Copy the listing below line for line without changing anything, and leave out the pictures.

★ ★ ★

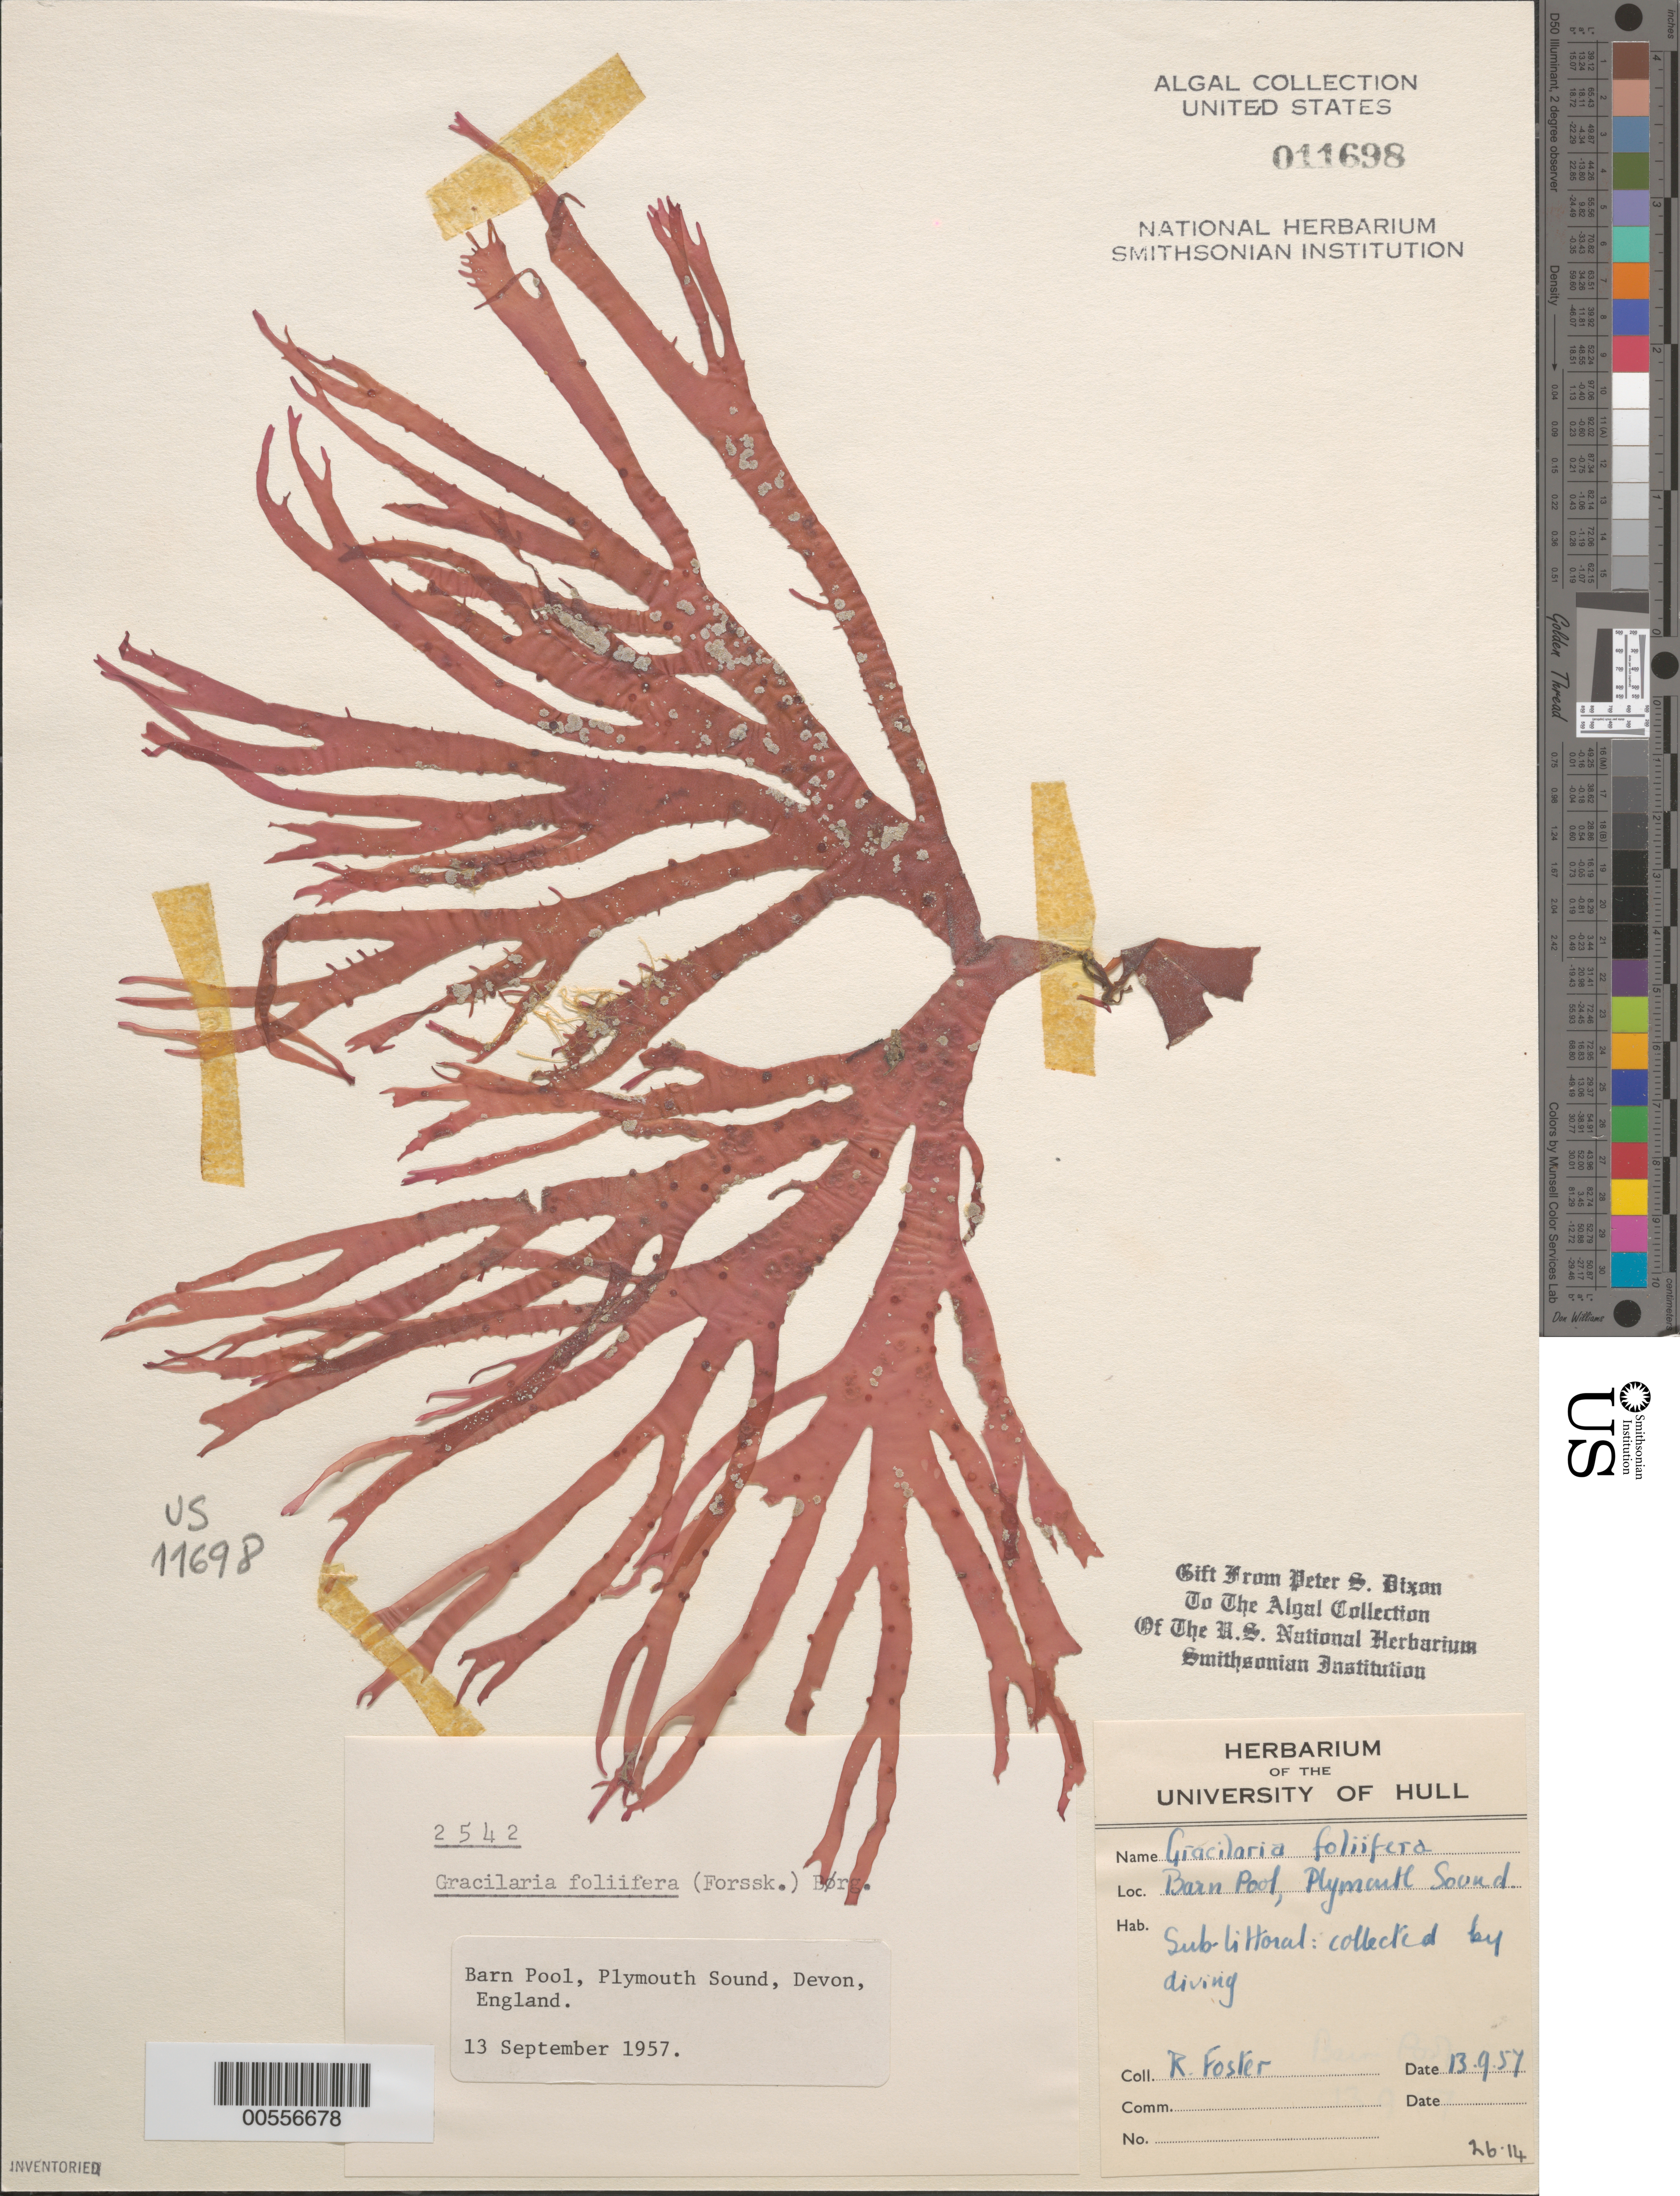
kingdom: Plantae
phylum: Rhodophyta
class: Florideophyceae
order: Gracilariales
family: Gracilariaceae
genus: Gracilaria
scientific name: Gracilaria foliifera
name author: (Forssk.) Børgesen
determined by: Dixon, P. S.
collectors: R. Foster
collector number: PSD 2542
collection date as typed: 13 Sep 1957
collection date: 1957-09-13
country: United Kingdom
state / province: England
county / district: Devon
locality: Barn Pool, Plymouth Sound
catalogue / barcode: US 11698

★ ★ ★

Task result ▸
kingdom: Plantae
phylum: Rhodophyta
class: Florideophyceae
order: Gracilariales
family: Gracilariaceae
genus: Gracilaria
scientific name: Gracilaria foliifera
name author: (Forssk.) Børgesen
determined by: Dixon, P. S.
collectors: R. Foster
collector number: PSD 2542
collection date as typed: 13 Sep 1957
collection date: 1957-09-13
country: United Kingdom
state / province: England
county / district: Devon
locality: Barn Pool, Plymouth Sound
catalogue / barcode: US 11698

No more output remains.